Note that “liberty”, in his view, is somehow dependent on the abstraction of a “national interest” and a “cultural inheritance” that outsiders do not own and thus are not deserving of the “liberty” that springs therefrom.
And then he does what so many others dishonestly try to do, even if they don’t consciously recognize it. What is the difference between “civilization” or “faith” and mere “abstractions”? Clearly it’s whether Mr. Sopo agrees with it or not!
Burke wrote of the underpinnings and fundamentals; Locke of the distilled flowering from that well tended soil. They are two parts of the same cultural and civilizational coin—of the Anglospheric vein from which American has proved the greatest defender, and staunchest embracer of. Yes, they conflict with continental Europeans, be they those of a faith historically at odds with Americans, or from true inventors of abstractions which Mr. Sopo’s writings embody, either intentionally or not.
Inalienable rights, limited government, and the rule of law are our civilization and our inheritance. They are the very pillars of American society upon which everything else is built. There is no submission to some vague abstraction of “national interest” or to some sprachbund of a broader West as some faux urheimat.
Classical liberalism was the distillation of the civilization whose fundamentals Burke defended.
“None of these ideas are separately new to American politics. What is novel in the post-Cold War era is their synthesis into a single coherent foreign policy vision. Burke, Huntington, Catholic social thought, and foreign policy realism don’t naturally sit together and they do have some internal tensions, but Rubio resolves this by making Western civilization the intellectual framework that holds them all in place. The postwar alliance remains, but on sovereigntist rather than post-national liberal terms. That’s the real pivot, and it’s why this speech matters far beyond the moment.”
Novel synthesis?

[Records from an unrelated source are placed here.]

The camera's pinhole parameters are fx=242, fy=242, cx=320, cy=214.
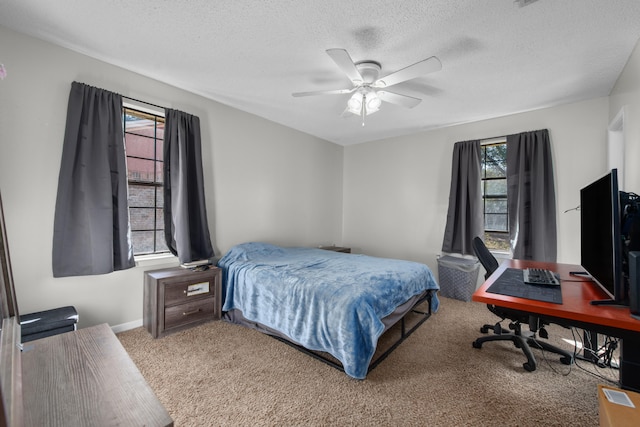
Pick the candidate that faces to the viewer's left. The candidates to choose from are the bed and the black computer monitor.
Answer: the black computer monitor

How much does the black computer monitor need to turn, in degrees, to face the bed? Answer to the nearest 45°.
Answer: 0° — it already faces it

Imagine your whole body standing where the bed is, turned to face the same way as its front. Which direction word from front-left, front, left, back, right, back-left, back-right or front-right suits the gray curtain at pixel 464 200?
left

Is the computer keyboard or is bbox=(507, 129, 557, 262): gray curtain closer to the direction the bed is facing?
the computer keyboard

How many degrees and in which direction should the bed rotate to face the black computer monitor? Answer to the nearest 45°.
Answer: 0° — it already faces it

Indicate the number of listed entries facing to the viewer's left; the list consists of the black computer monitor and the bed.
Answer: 1

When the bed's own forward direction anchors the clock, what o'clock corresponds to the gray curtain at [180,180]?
The gray curtain is roughly at 5 o'clock from the bed.

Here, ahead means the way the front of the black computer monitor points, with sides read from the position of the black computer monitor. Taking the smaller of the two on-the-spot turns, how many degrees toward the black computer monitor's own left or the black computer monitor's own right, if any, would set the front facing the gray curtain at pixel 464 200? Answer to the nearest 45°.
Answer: approximately 45° to the black computer monitor's own right

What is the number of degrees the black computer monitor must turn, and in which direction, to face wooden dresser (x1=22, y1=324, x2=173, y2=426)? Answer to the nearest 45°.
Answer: approximately 45° to its left

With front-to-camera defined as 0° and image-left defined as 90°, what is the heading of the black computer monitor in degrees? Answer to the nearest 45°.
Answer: approximately 90°

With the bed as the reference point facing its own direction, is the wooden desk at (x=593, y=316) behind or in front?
in front

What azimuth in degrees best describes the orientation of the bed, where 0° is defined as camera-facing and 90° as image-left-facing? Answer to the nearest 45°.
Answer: approximately 315°

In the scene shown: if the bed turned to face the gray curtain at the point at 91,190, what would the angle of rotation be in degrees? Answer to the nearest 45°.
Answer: approximately 135° to its right

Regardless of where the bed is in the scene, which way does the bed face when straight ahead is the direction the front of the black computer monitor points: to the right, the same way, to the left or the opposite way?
the opposite way
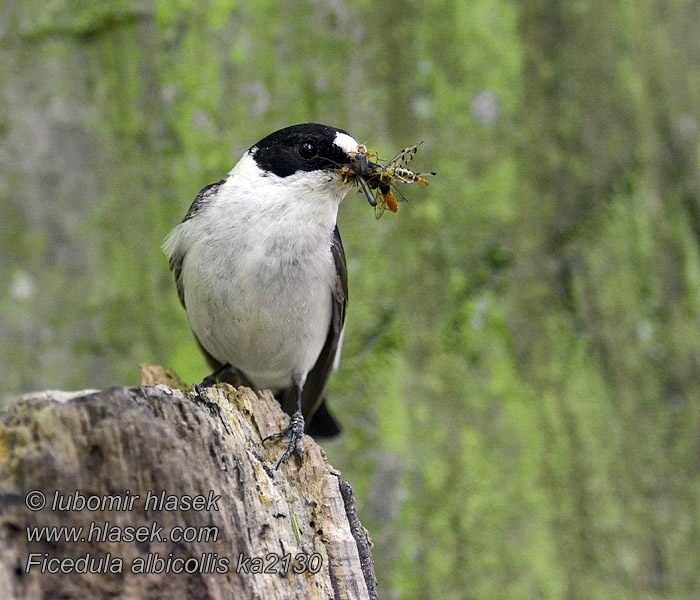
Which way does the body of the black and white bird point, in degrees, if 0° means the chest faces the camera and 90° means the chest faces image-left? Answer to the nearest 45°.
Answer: approximately 0°
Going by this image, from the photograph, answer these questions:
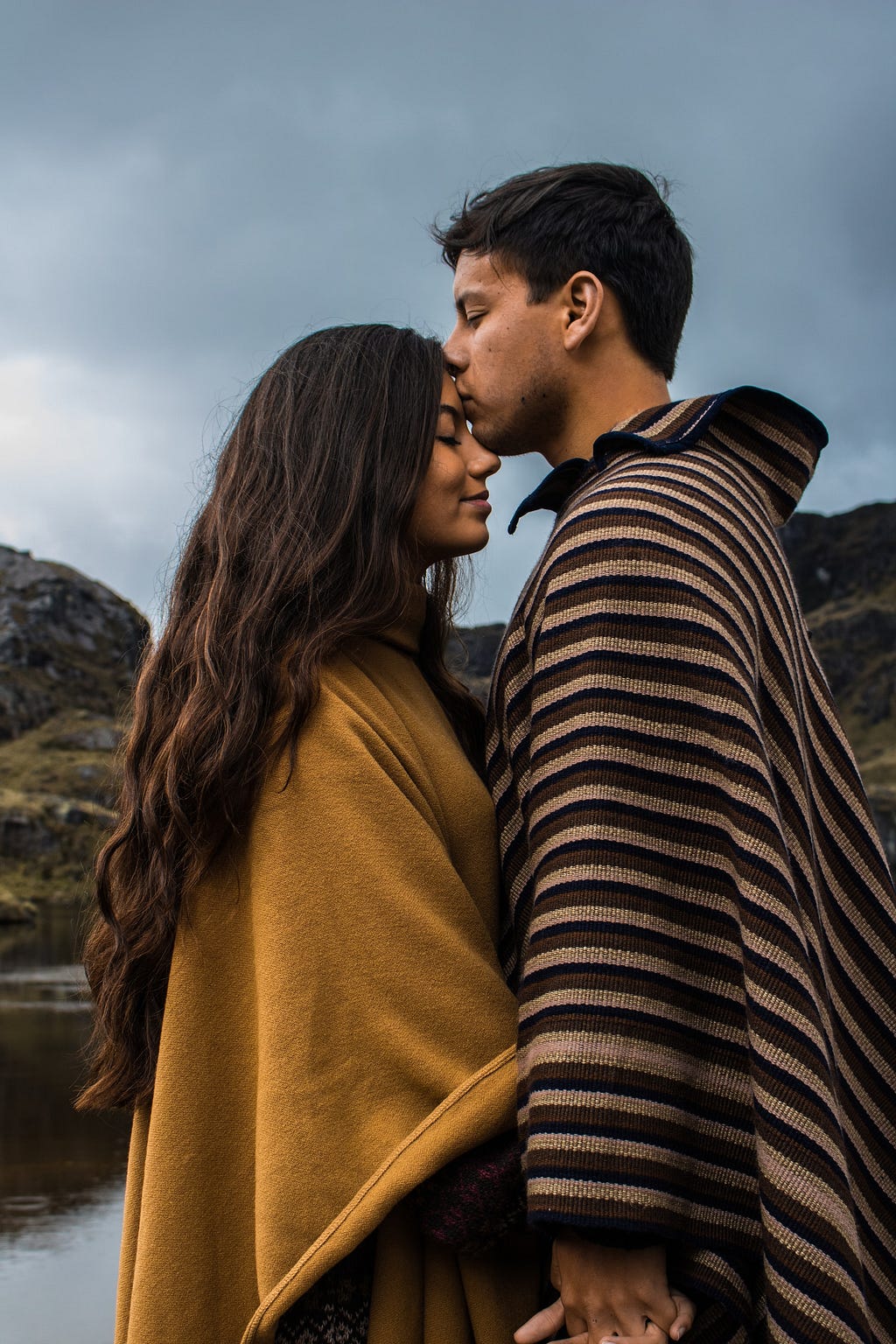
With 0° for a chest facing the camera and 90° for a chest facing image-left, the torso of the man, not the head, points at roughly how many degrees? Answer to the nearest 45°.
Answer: approximately 90°

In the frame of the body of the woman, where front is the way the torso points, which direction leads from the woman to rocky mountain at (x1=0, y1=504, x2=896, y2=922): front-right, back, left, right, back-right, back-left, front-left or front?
left

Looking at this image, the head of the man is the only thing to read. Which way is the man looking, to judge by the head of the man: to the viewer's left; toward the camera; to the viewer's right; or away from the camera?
to the viewer's left

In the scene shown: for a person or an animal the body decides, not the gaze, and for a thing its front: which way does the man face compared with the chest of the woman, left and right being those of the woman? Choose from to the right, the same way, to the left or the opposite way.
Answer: the opposite way

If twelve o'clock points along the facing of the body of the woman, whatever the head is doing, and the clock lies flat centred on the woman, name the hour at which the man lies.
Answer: The man is roughly at 1 o'clock from the woman.

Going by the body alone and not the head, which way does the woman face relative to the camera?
to the viewer's right

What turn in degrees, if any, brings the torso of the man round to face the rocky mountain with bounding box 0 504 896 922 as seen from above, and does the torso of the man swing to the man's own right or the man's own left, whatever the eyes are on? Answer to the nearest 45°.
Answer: approximately 45° to the man's own right

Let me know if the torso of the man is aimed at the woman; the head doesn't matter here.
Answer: yes

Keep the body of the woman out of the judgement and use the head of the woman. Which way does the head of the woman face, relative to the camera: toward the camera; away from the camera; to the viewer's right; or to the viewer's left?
to the viewer's right

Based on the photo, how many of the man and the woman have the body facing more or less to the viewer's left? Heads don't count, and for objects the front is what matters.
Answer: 1
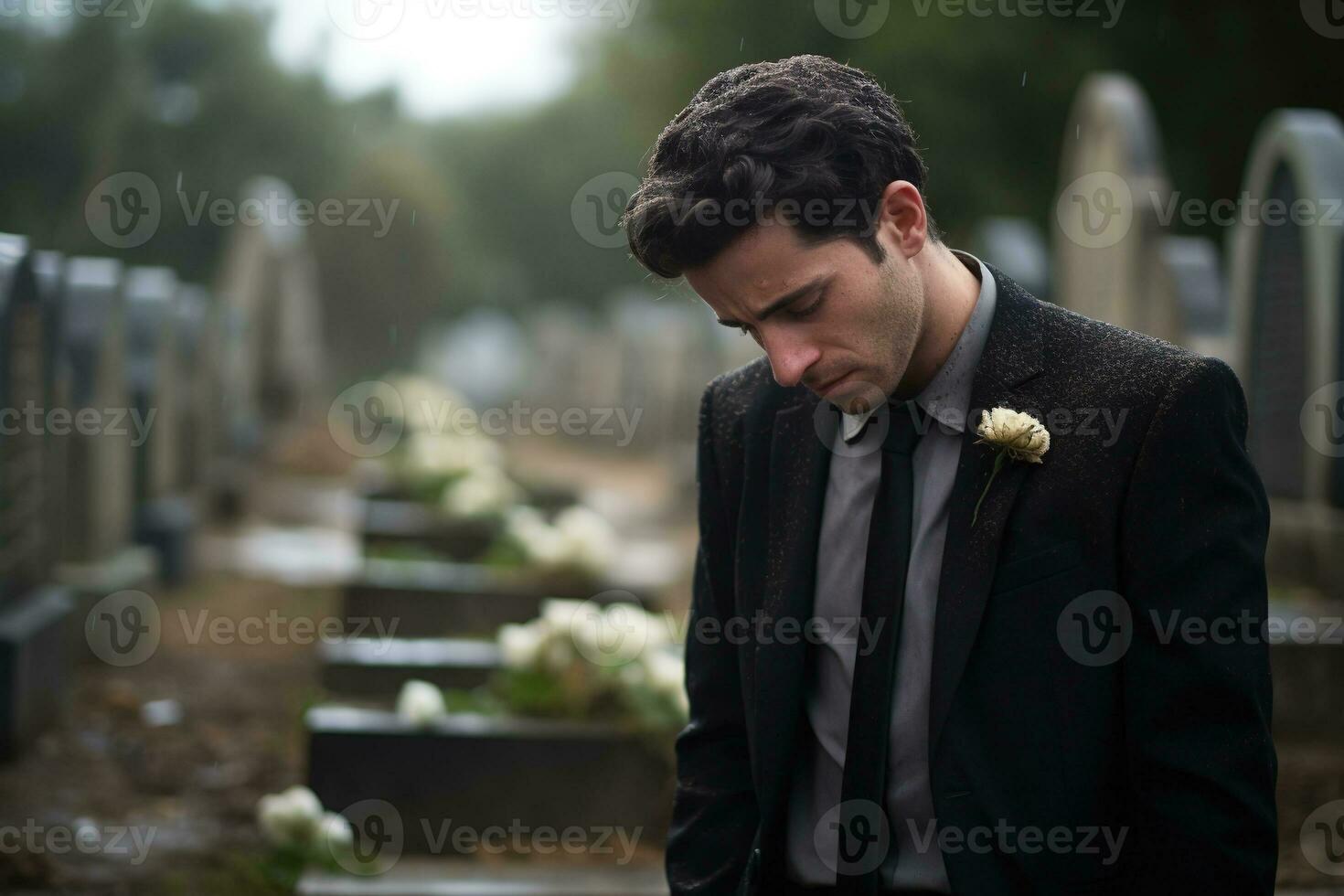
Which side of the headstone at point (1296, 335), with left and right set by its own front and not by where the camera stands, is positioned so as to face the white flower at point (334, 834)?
front

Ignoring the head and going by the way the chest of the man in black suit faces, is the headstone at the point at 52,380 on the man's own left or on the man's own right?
on the man's own right

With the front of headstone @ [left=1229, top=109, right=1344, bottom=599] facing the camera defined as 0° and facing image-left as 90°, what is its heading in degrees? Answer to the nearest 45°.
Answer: approximately 45°

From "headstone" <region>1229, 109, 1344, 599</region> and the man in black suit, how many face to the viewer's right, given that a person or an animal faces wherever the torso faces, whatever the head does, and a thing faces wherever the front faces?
0

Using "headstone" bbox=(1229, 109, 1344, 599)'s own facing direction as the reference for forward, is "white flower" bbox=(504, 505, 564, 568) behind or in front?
in front

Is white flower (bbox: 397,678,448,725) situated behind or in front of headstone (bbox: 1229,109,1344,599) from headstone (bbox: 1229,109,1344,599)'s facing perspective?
in front

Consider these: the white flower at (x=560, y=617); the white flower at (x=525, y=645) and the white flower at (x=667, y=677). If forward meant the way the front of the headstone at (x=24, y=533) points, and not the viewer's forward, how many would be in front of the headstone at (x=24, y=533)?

Indeed, this entire encapsulated worldview is not only “novel”, but the pure distillation of what an abstraction actually it. It is a post hoc invention to justify by both faux historical and pseudo-oracular means an invented abstraction whose origin lies not in American (and Anglopheric, more broadly) civilization, but in the delapidatory carcass of modern Europe, and the more recent degradations of Rousseau, the French Revolution, the Revolutions of 1848, and all other disparate divergent civilizational societal evolutions that has left them to be inferior to our separate and distinct—and superior—American civilization.
Individuals such as this wish to replace our civilization and inheritance with a fantasy of their own devising… to replace the American fundamental with their mere abstractions.